A new pipe organ built by a Tasmanian master craftsman has been installed at the historic St Patrick’s Church at Colebrook.

Hans Meijer, a former primary school teacher who emigrated from the Netherlands with his wife and four children in 1982, spent 18 months constructing the organ in his Launceston workshop.

“It is an enormous commitment to build an organ,’’ Mr Meijer said.

“It is a full day’s work, five or six days a week.

“You have to love this thing, otherwise it is not feasible.’’

Mr Meijer painstakingly made almost every part including the 258 metal and wooden pipes, the keys of second-hand ivory, and even the organist’s stool.

The only things he did not make were the blower (organ fan, made in Germany), and the front panel and two back doors (made by a cabinet maker due to time constraints).

It is an exacting business; if the pipes are cut to the wrong length, the notes will not be the right pitch.

The ‘mouth’ and ‘toe’ of the pipes have to be just right as this affects the loudness and the quality of the tone.

Mr Meijer’s love for the organ began when he was a child.

One of four children born to a landscape garden designer in Sliedrecht, near Rotterdam, Mr Meijer had music lessons first from his father and later from teachers at the Conservatorium in Rotterdam.

When he was an organist in Arnhem, Netherlands, he and two friends decided to restore an old organ in a poor state of repair.

They worked on it for five years at nights, in addition to their day jobs.

The restoration was so successful that the Dutch Government put the organ back on its heritage register.

Mr Meijer has given recitals at St John’s Anglican Church in Launceston and he still plays at the University of Tasmania graduation ceremonies at the Albert Hall in Launceston.

After being made redundant from his job at a Launceston primary school in 1995, he gave organ and piano lessons privately and also started work restoring and maintaining pipe organs throughout the State and tuning and maintaining pianos.

Building an organ requires fine cabinet making, metalwork, soldering, musical, mechanical and even leatherwork skills (for the bellows).

For Mr Meijer, the most satisfying part of the process comes when the work is complete and he hears the organ’s ‘voice,’ as he envisaged it, for the first time.

"I like the variety in the sound, the colour, the timbre, the beautiful harmony, the flute sounds, the chorus,’’ he said.

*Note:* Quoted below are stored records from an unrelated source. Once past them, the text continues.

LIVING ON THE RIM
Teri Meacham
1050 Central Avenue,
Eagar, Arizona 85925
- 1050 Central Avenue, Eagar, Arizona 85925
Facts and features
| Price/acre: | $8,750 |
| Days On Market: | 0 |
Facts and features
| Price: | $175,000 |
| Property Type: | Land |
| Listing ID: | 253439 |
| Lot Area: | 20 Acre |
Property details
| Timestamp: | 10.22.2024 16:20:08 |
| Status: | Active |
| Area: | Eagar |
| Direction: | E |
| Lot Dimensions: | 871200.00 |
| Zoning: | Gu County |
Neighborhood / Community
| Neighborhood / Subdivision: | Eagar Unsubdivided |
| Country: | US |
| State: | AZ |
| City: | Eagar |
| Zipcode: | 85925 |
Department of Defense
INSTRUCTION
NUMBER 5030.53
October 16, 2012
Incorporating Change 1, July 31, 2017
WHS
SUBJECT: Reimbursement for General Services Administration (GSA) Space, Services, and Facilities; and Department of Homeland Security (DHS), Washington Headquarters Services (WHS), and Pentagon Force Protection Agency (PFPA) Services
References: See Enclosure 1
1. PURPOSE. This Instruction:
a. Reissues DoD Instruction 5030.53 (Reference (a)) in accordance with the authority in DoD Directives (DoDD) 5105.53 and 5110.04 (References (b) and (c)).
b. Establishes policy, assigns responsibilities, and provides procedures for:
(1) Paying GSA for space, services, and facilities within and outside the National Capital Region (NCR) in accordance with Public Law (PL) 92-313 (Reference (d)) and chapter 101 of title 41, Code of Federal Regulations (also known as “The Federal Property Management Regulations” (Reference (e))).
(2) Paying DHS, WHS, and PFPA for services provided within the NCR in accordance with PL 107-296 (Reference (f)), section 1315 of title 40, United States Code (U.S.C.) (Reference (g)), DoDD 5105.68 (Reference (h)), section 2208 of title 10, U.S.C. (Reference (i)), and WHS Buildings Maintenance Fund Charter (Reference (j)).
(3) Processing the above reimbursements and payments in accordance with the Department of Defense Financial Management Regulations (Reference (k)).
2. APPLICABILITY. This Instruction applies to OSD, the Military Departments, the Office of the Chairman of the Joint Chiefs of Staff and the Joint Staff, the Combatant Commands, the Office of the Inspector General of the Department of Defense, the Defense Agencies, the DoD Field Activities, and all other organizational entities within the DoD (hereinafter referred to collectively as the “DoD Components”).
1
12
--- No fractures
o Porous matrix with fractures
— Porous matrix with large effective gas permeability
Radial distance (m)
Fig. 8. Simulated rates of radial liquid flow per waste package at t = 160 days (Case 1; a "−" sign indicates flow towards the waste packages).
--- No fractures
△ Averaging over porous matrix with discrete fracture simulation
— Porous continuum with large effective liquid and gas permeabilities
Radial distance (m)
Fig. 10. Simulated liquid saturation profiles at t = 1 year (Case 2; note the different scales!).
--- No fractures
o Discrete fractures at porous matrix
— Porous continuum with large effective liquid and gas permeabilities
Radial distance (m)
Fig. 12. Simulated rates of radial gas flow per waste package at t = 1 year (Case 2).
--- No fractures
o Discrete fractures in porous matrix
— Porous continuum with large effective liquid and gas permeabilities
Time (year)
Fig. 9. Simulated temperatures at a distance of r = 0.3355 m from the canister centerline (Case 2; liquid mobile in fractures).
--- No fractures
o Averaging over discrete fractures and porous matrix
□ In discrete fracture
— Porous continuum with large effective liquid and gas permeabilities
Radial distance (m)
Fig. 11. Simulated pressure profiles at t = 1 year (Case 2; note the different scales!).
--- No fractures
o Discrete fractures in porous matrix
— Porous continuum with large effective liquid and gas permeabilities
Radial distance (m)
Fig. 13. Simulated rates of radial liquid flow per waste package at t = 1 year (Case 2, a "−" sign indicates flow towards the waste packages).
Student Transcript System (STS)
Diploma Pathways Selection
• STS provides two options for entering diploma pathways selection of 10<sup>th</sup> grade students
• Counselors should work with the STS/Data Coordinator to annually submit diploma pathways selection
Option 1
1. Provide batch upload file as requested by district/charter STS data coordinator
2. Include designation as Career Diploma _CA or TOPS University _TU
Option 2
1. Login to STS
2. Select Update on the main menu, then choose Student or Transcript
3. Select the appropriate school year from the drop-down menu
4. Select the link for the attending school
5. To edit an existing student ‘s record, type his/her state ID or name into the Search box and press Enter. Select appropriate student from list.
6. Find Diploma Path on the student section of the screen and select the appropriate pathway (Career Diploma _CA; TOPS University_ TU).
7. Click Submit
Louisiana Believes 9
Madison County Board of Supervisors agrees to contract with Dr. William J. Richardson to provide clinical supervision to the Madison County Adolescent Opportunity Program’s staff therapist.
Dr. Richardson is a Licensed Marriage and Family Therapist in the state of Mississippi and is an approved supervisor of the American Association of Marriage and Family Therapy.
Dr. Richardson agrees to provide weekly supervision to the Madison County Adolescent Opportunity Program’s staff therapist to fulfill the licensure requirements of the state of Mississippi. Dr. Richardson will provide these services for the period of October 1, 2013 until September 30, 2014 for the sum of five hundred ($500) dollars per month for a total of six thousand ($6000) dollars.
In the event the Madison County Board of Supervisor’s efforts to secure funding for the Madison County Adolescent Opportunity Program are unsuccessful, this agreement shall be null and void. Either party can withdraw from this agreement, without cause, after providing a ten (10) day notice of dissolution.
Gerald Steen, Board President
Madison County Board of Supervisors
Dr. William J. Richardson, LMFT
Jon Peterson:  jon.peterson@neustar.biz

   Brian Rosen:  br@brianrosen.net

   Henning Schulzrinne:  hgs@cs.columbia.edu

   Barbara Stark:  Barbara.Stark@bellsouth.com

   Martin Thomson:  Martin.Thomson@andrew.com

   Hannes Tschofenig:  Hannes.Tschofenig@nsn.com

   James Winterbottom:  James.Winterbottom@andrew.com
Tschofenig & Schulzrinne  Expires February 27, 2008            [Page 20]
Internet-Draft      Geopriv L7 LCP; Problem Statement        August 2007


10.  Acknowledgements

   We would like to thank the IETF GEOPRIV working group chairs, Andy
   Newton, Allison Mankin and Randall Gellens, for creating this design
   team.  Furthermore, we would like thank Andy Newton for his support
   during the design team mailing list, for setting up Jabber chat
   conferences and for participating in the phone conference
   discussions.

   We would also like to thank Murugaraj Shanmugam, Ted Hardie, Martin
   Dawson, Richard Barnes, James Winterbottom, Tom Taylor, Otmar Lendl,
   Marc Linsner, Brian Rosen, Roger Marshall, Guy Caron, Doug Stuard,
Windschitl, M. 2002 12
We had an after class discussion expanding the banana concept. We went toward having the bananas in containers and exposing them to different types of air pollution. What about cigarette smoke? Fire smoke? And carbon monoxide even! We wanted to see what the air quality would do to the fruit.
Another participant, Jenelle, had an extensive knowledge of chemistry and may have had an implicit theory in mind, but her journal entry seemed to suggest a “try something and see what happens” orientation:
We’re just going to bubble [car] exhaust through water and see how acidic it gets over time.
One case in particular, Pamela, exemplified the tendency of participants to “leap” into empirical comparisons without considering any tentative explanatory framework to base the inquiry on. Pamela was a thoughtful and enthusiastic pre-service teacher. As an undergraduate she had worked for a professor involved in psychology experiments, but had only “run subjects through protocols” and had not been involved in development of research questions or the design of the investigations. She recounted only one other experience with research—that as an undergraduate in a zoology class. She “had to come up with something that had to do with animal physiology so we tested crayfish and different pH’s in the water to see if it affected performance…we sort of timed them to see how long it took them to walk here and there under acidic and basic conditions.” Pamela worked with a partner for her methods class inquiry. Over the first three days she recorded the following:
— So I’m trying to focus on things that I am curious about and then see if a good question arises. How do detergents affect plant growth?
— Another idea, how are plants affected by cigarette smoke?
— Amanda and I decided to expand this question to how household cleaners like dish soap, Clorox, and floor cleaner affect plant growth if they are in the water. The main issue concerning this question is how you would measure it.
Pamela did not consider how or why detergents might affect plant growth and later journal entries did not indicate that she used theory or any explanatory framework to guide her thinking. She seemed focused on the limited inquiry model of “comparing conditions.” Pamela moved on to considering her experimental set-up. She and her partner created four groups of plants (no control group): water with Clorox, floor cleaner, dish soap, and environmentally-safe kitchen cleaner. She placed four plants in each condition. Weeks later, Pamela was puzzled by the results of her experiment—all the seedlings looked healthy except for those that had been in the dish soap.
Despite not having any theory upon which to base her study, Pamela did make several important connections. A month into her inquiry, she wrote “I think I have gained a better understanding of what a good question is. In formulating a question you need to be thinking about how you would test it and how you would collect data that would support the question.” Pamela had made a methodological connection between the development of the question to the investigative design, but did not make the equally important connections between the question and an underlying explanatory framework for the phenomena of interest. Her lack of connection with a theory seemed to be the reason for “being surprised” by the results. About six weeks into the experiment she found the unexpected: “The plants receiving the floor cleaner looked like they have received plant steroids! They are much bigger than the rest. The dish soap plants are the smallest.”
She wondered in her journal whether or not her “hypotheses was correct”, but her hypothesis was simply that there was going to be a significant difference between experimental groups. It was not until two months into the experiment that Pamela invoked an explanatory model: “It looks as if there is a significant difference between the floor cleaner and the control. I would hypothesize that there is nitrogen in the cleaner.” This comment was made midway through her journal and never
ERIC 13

"Every organ is different and that makes it exciting.’’

An accident with a table saw during construction of the St Patrick’s Church organ severely cut two fingers of Mr Meijer’s right hand and required an operation.

While Mr Meijer, now 71, is happy that he can still play the instrument he loves, with arthritis now affecting his hands he is realistic that this organ will be the last that he builds.
Mr Meijer and his wife Trudy, recently loaded up the myriad of organ parts in their campervan and travelled from their Launceston home to Colebrook, to put the musical jigsaw puzzle together.

The unique Colebrook organ features Tasmanian blackwood, and the outer casing was French polished in Hobart.

The organ’s construction has been made possible through the Pugin Foundation, and is supported by the Tasmanian Community Fund.

St Patrick’s Church was designed by renowned English architect Augustus Pugin, whose work can also be seen in the interior design of the Palace of Westminster in London.

Hans Meijer was commissioned to build the organ to mark the bicentenary of Pugin’s birth.